## RECORDS TO PROCESS:
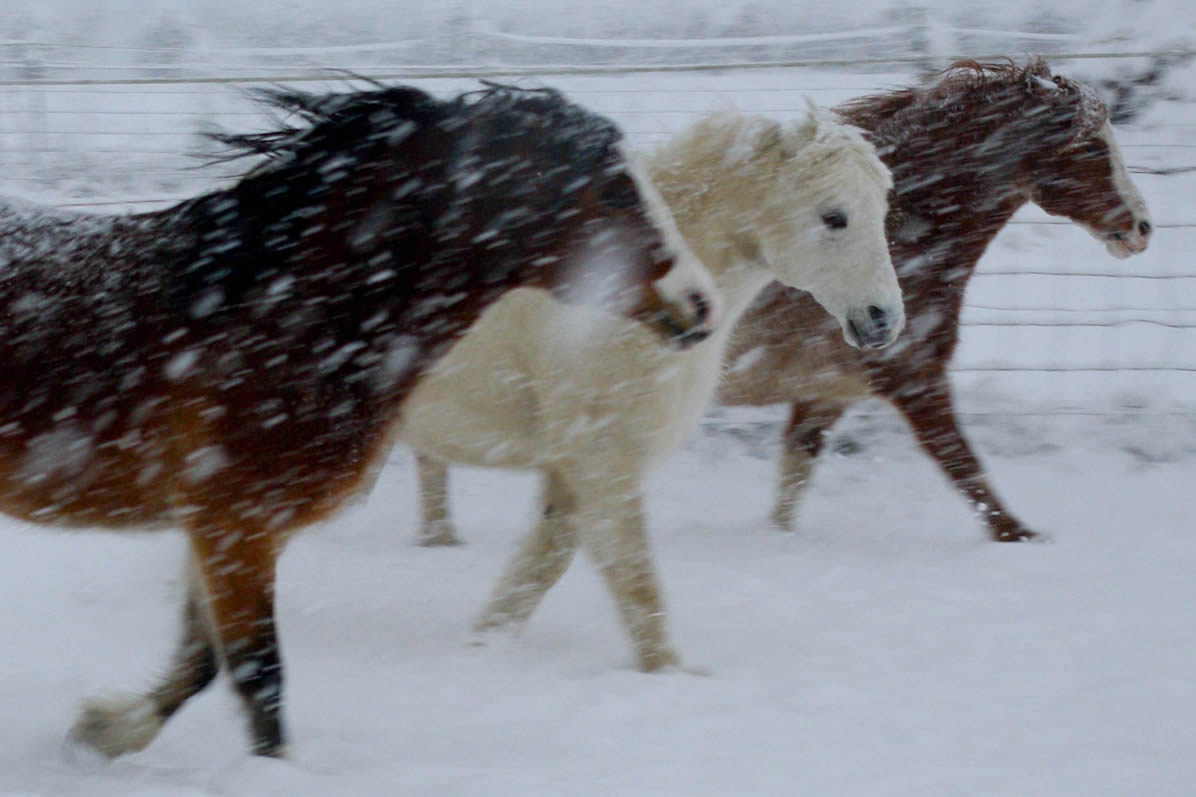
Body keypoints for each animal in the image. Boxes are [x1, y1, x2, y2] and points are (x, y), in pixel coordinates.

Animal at [0, 82, 722, 759]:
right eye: (617, 192)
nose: (701, 304)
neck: (281, 318)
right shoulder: (232, 522)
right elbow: (258, 675)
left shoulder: (228, 530)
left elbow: (199, 662)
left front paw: (102, 730)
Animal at [399, 106, 903, 671]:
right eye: (834, 215)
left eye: (881, 208)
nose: (884, 319)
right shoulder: (601, 454)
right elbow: (633, 574)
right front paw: (669, 673)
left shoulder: (574, 467)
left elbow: (542, 564)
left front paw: (484, 644)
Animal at [717, 58, 1152, 542]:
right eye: (1092, 147)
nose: (1142, 228)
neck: (901, 241)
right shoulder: (914, 378)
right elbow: (967, 471)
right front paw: (1027, 538)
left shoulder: (827, 393)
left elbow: (791, 485)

## TO DO:
Your task is to transcribe exactly the lines from the one with "right shoulder: (601, 454)" through the end of the data, both included, and nothing besides.

## SOLUTION FOR THIS PROBLEM:
right shoulder: (601, 454)
right elbow: (633, 574)
right front paw: (669, 673)
left shoulder: (574, 467)
left elbow: (542, 564)
left front paw: (484, 644)
Animal at [717, 58, 1152, 542]:
right eye: (1092, 147)
nose: (1142, 228)
neck: (901, 241)
right shoulder: (914, 378)
right elbow: (967, 471)
right front paw: (1027, 538)
left shoulder: (827, 393)
left elbow: (791, 485)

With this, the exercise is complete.